Das EDI-Verfahren kann weiterhin genutzt werden, sofern die für die Umsatzsteuer erforderlichen Informationen so aus dem verwendeten Rechnungsformat richtig und vollständig extrahiert werden können, dass das Ergebnis der CEN-Norm EN 16931 entspricht oder mit ihr kompatibel ist. Von den Verbänden war zuvor gefordert worden, dass etablierte Verfahren wie EDI auch über den 31.12.2027 weiter anwendbar bleiben. So befürchtete z. B. der DIHK weitreichende Folgen für die Unternehmen, wenn E-Rechnungssysteme, die nicht vollumfänglich den neuen Vorgaben genügen, dann nicht mehr betrieben werden dürften. Mit der nun verabschiedeten Regelung ist man den Forderungen der Wirtschaft jedoch entgegengekommen.
Keine Übergangsfristen für Rechnungsempfänger
Nach § 27 Abs. 38 UStG n. F. gilt für die Pflicht zum Ausstellen einer eRechnung eine gestaffelte Übergangsregelung. Anders ist dies auf der Eingangsseite! Ab dem 1.1.2025 ist die Entgegennahme einer eRechnung für alle inländischen Unternehmer verpflichtend.
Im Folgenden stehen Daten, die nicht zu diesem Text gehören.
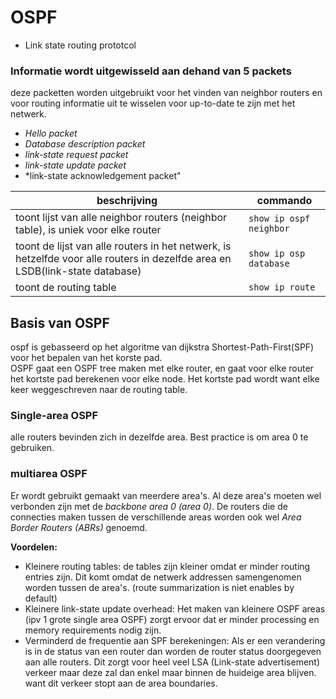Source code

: # OSPF 
- Link state routing prototcol

### Informatie wordt uitgewisseld aan dehand van 5 packets
deze packetten worden uitgebruikt voor het vinden van neighbor routers en voor routing informatie uit te wisselen voor up-to-date te zijn met het netwerk.
- *Hello packet*  
- *Database description packet*  
- *link-state request packet* 
- *link-state update packet*
- *link-state acknowledgement packet"
 
|beschrijving| commando|
|---|---|
|toont lijst van alle neighbor routers (neighbor table), is uniek voor elke router|`show ip ospf neighbor`|
|toont de lijst van alle routers in het netwerk, is hetzelfde voor alle routers in dezelfde area en LSDB(link-state database)| `show ip osp database`|
|toont de routing table|`show ip route`|

## Basis van OSPF
ospf is gebasseerd op het algoritme van dijkstra Shortest-Path-First(SPF) voor het bepalen van het korste pad.  
OSPF gaat een OSPF tree maken met elke router, en gaat voor elke router het kortste pad berekenen voor elke node. Het kortste pad wordt want elke keer weggeschreven naar de routing table.

### Single-area OSPF
alle routers bevinden zich in dezelfde area. Best practice is om area 0 te gebruiken.

### multiarea OSPF
Er wordt gebruikt gemaakt van meerdere area's. Al deze area's moeten wel verbonden zijn met de *backbone area 0 (area 0)*. De routers die de connecties maken tussen de verschillende areas worden ook wel *Area Border Routers (ABRs)* genoemd.

**Voordelen:**
- Kleinere routing tables: de tables zijn kleiner omdat er minder routing entries zijn. Dit komt omdat de netwerk addressen samengenomen worden tussen de area's. (route summarization is niet enables by default)
- Kleinere link-state update overhead: Het maken van kleinere OSPF areas (ipv 1 grote single area OSPF) zorgt ervoor dat er minder processing en memory requirements nodig zijn.
- Verminderd de frequentie aan SPF berekeningen: Als er een verandering is in de status van een router dan worden de router status doorgegeven aan alle routers. Dit zorgt voor heel veel LSA (Link-state advertisement) verkeer
maar deze zal dan enkel maar binnen de huideige area blijven. want dit verkeer stopt aan de area boundaries.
Wenn der Rechnungsaussteller sich für die Verwendung einer elektronischen Rechnung entscheiden sollte, muss der Rechnungsempfänger diese daher auch entgegennehmen (BMF III C 2 ‒ S 7287-a/23/10001 :007, 2023/0922192, AStW 2023, 787).
|
|
|
Aus der Finanzverwaltung ist zu hören, dass zur Klärung von Zweifelsfragen ein zeitnahes Einführungsschreiben und weitere Verlautbarungen zu erwarten sind. Dies bleibt abzuwarten.